Parlamentares dizem que Emenda 29 não irá resolver o problema da saúde



A poucos dias da votação da regulamentação da Emenda Constitucional 29 (EC 29), que deve ir a plenário na quarta-feira, há ao menos um ponto de consenso entre os líderes parlamentares: o texto aprovado na Câmara não irá resolver o problema de insuficiência de investimentos na saúde. Ao contrário, se permanecer como está, poderá retirar recursos da área.

Isso porque o projeto de lei complementar (PLC) que regulamenta a Emenda 29, aprovado no Senado e enviado à Câmara em 2008, recebeu um substitutivo do deputado Pepe Vargas (PT-RS) que retira os recursos do Fundo de Valorização dos Profissionais da Educação (Fundeb) da base de cálculo do percentual a ser aplicado pelos estados em saúde. A exclusão do Fundeb foi uma condição imposta pelo governador do Ceará, Cid Gomes (PSB), para que seu partido apoiasse a aprovação do texto.
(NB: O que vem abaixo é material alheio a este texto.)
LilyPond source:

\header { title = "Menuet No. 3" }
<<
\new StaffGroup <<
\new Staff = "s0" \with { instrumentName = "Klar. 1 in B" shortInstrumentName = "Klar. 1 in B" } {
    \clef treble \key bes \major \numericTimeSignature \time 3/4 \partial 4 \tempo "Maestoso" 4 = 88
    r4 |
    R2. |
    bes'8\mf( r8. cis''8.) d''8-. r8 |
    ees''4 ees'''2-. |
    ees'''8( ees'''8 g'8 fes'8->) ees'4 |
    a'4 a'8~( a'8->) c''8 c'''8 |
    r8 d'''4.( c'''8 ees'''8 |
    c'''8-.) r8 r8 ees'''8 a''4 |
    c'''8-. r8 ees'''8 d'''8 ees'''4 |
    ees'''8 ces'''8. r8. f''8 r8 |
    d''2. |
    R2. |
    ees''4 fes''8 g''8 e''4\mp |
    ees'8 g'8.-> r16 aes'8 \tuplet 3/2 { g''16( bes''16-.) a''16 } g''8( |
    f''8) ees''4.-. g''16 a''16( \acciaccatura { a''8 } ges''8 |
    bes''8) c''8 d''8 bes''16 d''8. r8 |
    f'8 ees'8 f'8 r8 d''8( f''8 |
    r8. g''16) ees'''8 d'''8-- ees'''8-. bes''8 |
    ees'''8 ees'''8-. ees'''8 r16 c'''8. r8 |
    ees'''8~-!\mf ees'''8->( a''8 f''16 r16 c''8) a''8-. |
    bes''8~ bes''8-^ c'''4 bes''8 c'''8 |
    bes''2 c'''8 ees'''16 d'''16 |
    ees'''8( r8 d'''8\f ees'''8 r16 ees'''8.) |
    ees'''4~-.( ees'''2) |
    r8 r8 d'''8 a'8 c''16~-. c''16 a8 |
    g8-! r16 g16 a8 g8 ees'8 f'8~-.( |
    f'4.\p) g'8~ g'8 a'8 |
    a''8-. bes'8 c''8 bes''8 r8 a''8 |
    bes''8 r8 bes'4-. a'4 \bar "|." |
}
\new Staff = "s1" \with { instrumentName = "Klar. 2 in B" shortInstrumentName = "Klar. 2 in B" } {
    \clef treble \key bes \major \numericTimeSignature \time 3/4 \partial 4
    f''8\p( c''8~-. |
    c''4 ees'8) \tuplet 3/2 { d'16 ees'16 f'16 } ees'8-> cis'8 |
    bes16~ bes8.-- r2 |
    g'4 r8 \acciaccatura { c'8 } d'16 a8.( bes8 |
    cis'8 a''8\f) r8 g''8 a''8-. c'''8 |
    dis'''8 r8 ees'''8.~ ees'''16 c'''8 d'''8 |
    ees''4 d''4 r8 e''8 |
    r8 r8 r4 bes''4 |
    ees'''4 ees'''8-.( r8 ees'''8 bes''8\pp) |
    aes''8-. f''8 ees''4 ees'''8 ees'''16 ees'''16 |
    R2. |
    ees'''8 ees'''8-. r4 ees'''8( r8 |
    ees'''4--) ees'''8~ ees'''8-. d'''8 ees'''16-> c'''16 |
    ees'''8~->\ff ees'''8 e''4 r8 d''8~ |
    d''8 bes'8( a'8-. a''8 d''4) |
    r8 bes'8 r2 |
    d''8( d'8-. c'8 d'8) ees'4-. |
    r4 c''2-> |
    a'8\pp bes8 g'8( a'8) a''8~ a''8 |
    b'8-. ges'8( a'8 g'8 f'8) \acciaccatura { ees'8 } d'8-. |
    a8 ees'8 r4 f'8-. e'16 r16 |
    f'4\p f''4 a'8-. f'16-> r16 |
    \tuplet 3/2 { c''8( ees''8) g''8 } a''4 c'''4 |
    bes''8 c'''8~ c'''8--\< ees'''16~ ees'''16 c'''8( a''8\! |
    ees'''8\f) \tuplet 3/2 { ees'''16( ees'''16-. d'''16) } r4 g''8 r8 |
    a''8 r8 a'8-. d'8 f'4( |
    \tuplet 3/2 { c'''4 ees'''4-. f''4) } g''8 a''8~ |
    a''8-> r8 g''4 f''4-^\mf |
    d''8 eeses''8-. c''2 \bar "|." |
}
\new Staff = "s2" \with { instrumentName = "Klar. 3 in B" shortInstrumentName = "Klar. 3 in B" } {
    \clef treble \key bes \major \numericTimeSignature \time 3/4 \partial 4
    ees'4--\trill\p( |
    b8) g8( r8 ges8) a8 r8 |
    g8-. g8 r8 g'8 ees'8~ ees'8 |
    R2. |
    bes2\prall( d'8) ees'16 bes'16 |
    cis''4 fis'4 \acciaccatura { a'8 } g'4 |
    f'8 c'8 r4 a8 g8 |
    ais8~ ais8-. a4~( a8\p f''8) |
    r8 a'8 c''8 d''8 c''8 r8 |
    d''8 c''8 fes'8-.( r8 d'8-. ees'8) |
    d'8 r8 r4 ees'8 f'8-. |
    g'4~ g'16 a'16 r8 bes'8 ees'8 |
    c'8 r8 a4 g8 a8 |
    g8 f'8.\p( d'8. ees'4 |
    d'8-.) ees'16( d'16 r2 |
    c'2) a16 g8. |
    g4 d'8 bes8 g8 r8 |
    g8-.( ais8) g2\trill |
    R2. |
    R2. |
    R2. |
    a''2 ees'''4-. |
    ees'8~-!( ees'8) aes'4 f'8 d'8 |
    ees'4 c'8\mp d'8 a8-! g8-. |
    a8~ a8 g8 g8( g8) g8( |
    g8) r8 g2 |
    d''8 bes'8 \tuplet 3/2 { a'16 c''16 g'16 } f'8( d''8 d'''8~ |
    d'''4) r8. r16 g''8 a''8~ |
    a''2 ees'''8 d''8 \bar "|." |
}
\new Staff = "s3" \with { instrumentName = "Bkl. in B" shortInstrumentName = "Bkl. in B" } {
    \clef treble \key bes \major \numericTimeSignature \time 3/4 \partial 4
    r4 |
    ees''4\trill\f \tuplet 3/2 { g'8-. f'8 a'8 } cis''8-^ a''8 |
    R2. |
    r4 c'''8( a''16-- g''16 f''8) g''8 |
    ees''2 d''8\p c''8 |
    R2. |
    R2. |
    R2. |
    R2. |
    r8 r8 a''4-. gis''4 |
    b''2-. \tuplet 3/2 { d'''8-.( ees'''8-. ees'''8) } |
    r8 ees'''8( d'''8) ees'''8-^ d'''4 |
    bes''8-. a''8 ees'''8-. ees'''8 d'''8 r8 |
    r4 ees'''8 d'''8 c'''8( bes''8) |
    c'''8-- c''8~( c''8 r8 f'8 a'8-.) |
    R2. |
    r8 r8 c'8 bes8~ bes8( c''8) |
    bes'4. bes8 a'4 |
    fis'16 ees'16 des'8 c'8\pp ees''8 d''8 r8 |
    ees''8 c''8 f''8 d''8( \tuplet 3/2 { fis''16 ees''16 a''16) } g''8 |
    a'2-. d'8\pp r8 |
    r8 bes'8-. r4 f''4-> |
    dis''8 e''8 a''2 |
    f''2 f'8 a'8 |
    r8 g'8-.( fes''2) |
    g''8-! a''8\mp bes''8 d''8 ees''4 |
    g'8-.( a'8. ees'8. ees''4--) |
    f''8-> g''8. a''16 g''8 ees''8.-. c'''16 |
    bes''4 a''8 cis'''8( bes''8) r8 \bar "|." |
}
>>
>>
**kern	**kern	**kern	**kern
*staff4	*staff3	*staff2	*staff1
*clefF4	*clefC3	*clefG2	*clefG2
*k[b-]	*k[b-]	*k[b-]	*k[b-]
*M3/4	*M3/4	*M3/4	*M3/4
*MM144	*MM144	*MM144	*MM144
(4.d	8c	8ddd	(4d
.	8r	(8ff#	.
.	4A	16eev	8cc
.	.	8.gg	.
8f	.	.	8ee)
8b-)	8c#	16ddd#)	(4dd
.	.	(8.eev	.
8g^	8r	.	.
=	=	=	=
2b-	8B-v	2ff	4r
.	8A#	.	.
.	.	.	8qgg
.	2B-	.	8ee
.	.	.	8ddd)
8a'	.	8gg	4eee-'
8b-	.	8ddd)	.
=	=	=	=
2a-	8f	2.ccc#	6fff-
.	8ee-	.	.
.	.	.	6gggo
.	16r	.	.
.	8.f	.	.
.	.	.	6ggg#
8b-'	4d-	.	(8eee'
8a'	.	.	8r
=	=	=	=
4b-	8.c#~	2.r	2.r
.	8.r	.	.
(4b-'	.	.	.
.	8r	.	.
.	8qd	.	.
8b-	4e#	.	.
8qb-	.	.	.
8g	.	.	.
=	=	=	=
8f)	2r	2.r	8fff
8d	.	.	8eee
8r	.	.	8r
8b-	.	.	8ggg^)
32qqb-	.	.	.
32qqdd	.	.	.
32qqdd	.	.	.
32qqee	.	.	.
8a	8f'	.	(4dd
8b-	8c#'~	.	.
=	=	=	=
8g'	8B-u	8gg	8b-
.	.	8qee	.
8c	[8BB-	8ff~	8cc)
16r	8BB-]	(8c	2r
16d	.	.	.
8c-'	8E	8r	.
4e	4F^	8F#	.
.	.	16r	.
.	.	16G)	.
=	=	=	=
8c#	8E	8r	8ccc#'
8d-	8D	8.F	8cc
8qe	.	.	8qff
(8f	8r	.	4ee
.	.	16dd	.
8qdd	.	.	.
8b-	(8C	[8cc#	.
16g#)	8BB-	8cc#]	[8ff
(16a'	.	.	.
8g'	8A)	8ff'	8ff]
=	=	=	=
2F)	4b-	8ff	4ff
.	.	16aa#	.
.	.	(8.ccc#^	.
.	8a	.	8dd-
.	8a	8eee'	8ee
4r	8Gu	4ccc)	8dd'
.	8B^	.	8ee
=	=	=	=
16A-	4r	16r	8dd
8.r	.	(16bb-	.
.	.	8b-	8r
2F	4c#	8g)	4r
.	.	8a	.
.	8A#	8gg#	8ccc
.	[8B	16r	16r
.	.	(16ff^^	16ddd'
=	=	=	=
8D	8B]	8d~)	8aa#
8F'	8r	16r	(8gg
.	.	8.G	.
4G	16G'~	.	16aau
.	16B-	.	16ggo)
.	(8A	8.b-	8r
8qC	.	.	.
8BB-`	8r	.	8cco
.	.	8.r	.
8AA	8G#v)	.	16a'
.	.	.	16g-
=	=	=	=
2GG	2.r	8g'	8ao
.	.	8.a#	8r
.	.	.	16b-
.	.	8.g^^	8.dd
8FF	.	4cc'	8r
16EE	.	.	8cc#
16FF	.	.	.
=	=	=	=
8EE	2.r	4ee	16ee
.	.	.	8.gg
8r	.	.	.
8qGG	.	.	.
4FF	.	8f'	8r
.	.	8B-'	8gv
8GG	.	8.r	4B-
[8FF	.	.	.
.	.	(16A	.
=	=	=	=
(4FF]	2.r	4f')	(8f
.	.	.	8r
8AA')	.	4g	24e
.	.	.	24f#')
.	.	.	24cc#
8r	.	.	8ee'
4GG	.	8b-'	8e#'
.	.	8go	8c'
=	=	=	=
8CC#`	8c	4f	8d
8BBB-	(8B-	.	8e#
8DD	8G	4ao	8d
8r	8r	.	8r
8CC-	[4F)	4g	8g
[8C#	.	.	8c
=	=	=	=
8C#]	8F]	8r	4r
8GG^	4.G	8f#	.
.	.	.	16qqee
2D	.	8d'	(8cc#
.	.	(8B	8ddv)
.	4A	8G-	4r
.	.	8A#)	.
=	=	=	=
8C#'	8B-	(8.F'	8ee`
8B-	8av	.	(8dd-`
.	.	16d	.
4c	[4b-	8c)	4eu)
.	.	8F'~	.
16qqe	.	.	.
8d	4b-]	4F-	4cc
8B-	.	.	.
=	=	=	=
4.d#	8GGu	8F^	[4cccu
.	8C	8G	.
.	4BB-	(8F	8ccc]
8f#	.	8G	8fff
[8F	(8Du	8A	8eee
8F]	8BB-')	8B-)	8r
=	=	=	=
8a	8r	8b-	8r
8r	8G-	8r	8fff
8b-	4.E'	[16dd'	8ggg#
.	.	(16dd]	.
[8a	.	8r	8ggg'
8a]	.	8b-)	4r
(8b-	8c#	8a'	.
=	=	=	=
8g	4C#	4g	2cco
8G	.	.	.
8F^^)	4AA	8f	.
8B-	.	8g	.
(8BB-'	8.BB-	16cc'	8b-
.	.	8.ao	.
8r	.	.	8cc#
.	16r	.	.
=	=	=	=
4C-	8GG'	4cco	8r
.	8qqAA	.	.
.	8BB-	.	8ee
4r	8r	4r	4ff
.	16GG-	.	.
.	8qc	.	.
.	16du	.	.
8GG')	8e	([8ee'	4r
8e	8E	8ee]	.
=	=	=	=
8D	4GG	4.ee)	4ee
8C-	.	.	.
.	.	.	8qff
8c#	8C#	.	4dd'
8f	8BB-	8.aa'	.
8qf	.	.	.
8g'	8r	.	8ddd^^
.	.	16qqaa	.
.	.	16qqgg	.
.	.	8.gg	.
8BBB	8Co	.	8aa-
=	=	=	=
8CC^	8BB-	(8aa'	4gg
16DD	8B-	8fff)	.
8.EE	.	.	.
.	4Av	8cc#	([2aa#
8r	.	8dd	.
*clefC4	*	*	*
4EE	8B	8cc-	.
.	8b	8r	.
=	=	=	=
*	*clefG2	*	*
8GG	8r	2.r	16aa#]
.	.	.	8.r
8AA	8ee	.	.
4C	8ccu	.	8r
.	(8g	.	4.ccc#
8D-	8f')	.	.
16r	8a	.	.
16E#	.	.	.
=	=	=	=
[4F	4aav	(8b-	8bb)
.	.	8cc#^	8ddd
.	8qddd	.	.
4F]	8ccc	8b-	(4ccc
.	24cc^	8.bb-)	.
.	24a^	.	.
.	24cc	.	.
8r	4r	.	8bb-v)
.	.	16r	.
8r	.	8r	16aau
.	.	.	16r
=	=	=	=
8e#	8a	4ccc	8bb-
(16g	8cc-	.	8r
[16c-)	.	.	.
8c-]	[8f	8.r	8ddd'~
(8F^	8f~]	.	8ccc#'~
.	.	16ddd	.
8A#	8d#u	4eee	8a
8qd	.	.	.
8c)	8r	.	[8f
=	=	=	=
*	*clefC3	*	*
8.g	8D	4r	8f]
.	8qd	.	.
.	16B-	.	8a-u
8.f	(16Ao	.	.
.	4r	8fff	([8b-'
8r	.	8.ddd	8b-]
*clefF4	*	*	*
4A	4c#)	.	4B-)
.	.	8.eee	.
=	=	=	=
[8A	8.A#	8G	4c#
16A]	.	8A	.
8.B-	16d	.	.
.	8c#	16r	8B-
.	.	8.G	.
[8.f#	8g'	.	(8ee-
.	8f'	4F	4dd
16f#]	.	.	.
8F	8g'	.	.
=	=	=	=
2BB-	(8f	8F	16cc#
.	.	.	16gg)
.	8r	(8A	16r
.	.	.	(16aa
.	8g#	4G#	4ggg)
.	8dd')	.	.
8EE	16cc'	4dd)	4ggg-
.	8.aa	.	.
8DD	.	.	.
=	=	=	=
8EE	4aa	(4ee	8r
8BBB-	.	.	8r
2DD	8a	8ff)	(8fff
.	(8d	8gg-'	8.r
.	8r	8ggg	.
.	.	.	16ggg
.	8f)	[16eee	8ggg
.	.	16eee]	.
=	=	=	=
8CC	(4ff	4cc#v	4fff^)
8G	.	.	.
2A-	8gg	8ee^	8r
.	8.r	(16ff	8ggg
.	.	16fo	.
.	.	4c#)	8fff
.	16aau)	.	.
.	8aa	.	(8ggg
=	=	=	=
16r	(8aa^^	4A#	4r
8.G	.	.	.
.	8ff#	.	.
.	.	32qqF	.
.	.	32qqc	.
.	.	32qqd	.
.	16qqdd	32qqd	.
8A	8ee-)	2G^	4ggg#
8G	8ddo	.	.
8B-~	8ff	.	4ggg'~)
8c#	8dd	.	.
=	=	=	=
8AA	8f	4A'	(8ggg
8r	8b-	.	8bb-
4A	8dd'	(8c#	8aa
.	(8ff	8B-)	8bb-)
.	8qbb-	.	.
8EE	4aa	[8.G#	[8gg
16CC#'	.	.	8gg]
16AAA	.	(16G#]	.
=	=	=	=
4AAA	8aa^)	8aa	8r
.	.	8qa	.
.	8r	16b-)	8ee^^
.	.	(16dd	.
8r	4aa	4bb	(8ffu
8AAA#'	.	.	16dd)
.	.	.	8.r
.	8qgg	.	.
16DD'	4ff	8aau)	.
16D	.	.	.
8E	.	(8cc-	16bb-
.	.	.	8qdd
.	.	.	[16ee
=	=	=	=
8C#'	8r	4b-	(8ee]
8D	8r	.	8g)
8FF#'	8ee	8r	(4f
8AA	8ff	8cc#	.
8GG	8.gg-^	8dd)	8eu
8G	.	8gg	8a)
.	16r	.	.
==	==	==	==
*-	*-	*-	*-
Hoje, o Fundeb totaliza cerca de R$ 58 bilhões entre todos os estados. Com a retirada desse valor da base de cálculo dos gastos dos governadores, seriam cerca de R$ 7 bilhões a menos para serem investidos em saúde — a Emenda 29 estipula um gasto mínimo de 12% da arrecadação dos estados em saúde. 

Para os parlamentares, a saída será retirar o artigo incluído por Pepe Vargas na votação do Senado. “Já temos um acordo para excluir esse dispositivo. Se conseguirmos, mudamos a situação atual e teremos mais investimentos em saúde”, aponta o líder do governo na Câmara, Cândido Vaccarezza (PT-SP).

Ilusão
O deputado Marcus Pestana (PSDB-MG), ex-secretário de Saúde do governo Aécio Neves por sete anos, expõe sua preocupação com o assunto. “As pessoas estão iludidas, pois foi gerada uma falsa expectativa de que a Emenda 29 iria resolver todos os problemas da saúde, quando, na verdade, é apenas o primeiro passo de uma longa caminhada”, diz. Ele explica que, para que se inicie um processo de melhora do sistema da saúde pública, seria necessário dobrar os investimentos atuais. Hoje, o gasto da União, dos estados e dos municípios no setor é de cerca de R$ 150 bilhões.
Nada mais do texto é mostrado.